Questo aspetto mi pare ancora oggi veramente incredibile: come gli attori principali della politica non si rendano conto del fatto che la loro capacità decisionale è stata di fatto svuotata dalle regole, dalle convenzioni e dai trattati da loro stessi sottoscritti. Tale problema, comunque percepito, viene ridotto a una questione culturale e non a una questione fattuale dipendente dai vincoli che loro stessi si sono dati. Pretendono di fare politica economica, ma non si rendono conto che senza autorità monetaria essa è di fatto impedita. Pretendono il pareggio di bilancio per i conti dello Stato (tanto da introdurlo nella Costituzione, in un delirio di onnipotenza di poter comandare all’algebra), ma non si rendono conto che senza autorità monetaria (e possibilità di stampare moneta senza chiederla in prestito) è impossibile.
Ora altri eventi si stanno preparando: un secondo appuntamento a Roma per i movimenti che già si sono incontrati il 13 ottobre. Il 15 e 16 novembre si terrà il Forum Economia sempre a Roma, presso l’Hotel Parco dei Principi, dove si incontreranno alcuni nomi noti delle amministrazioni comunali italiani: oltre al sindaco di Roma, Ignazio Marino, vi saranno i primi cittadini di Pavia (Cattaneo), Parma (Pizzarotti), Palermo (Orlando), Firenze (Renzi), Bari (Emiliano), Torino (Fassino), Salerno (De Luca) insieme al presidente dell’Associazione Reimpresa e a numerosi altri ospiti, che per due giorni discuteranno sui temi caldi dell’economia, dello sviluppo, dei trattati europei e dell’euro.

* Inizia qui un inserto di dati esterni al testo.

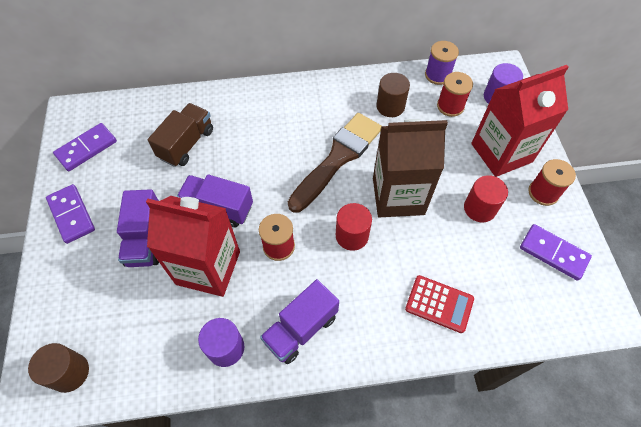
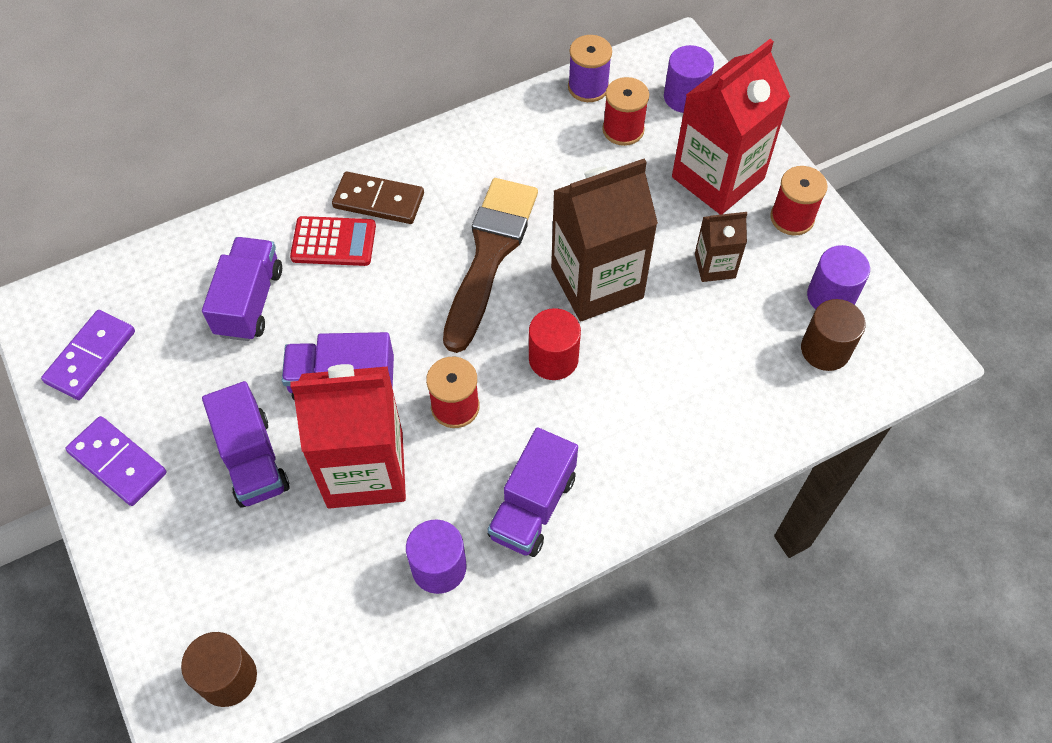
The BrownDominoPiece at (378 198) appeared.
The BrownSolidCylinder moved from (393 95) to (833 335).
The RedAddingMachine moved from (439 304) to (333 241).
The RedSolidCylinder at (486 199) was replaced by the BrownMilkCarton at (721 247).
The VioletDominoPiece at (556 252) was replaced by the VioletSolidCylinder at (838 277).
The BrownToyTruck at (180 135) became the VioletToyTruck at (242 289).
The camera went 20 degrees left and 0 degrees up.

Vi sarà anche uno spazio dedicato alle associazioni convenute, le stesse che già hanno partecipato al primo appuntamento del 13 ottobre. E questa sembra essere davvero un’occasione preziosa per tutte le parti partecipanti: un’occasione per le parti politiche, per capire che c’è una società civile che si sta muovendo e continuerà a muoversi per uscire dalla crisi, con o senza la politica. E un’occasione per le tante anime dell’associazionismo socialmente e politicamente impegnato, per iniziare un cammino nuovo, dopo aver trovato quella piattaforma comune che la politica stenta ancora a trovare.
E qual è questa piattaforma comune sulla quale associazioni tanto diverse stanno costruendo un’intesa? La sovranità nazionale in generale, la sovranità monetaria in particolare.